Last month, a federal appeals court upheld a lower-court ruling blocking the Federal Trade Commission’s efforts to stop the merger of two natural-foods giants: Whole Foods Markets and Wild Oats Markets.
This might seem a matter of indifference to area residents, since neither of those chains operates in Asheville or anywhere else in Western North Carolina. But Asheville’s own Earth Fare has emerged from the corporate shuffle as the nation’s second-largest natural- and organic-foods operation, with stores in the Carolinas, Georgia and Tennessee.
“It’s the most insane thing that’s ever happened,” says Troy DeGroff, the company’s director of sales and marketing, talking about the whole legal drama that preceded the merger. But his comment applies equally well to the fact that from its humble beginnings as a funky alternative grocery in Asheville, Earth Fare has now become an increasingly significant player in the burgeoning natural- and organic-foods sector (see sidebar, “Earth Fare Milestones”). And far from standing pat, the company is planning an ambitious expansion in the coming years, seeking to solidify its position as the premier organics retailer in the Southeast.
True, an enormous gap still separates Earth Fare from the newly created mega-chain. As of Aug. 31, Whole Foods and Wild Oats had a combined 304 stores and $6.8 billion in gross revenues, versus 12 stores and about $100 million in revenues for Earth Fare. But the Asheville-based business hopes to see its holdings more than double in the next two years, says DeGroff.
“There is an amazing opportunity for us, and now is the time,” DeGroff proclaims. “Right now our plans are to open, starting in 2008, four to eight stores a year. Either we do it now or you just fade into obscurity,” he adds, citing plans by Publix—a major, Florida-based conventional grocer—to open a chain of standalone organic supermarkets beginning this year.
“When that happens, it’ll just be a very different place,” says DeGroff. “At that point, the companies that were the original stewards of what it means to be a natural and organic supermarket start to lose hold of it. One of the worries I would have as a natural-foods consumer … is that the concept would get watered down.”
Already, Wal-Mart and Kroger—the nation’s two biggest food retailers—are peddling organic foods and products. So is the Black Mountain-based Ingles and numerous other grocers.
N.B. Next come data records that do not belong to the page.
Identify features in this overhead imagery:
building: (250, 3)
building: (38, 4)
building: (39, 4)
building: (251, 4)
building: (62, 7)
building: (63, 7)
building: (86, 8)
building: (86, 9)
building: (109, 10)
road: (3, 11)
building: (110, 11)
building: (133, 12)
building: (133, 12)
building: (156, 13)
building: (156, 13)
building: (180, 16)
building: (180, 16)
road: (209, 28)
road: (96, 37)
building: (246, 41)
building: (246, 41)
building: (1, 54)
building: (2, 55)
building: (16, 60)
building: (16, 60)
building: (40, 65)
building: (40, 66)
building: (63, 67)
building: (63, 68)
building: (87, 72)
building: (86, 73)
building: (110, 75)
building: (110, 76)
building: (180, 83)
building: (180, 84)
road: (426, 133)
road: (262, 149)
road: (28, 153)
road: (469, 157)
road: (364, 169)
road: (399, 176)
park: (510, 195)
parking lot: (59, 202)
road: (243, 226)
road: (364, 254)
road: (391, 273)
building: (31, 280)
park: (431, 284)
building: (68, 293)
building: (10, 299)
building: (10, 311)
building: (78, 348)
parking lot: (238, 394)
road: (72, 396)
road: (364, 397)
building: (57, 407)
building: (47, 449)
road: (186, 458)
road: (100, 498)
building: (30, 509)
It’s no mystery what has piqued these conventional grocers’ interest in what was once seen as a niche or fringe market. According to industry data presented during the Whole Foods court proceedings, the demand for organic milk has increased by 20 to 30 percent annually over the past five years; for organic fruits and vegetables, 10 to 20 percent a year; for organic meat, poultry and fish, a whopping 32 to 120 percent a year; and for organic snack foods, 15 to 30 percent per year.
But there’s more than just money at stake here. For Earth Fare, DeGroff maintains, the real bottom line is preserving the tenets of the organic movement. The business, he notes, has a long history of standing up for organic purity. “We’ve always been pushing the envelope on what it means to be natural, and how you can be better at giving people a high-quality product. And I don’t think we always get credit for that.” According to DeGroff, Earth Fare was one of the first grocers in the nation to ban products containing partially hydrogenated oils, the artifical sweetener sucralose, and high-fructose corn syrup from its shelves.
“We set the standards a lot of times, and we’ve pushed things in the industry ahead of the curve, because it’s the right thing to do. Even if you hurt your business short term, it’s going to pay off in the long run.”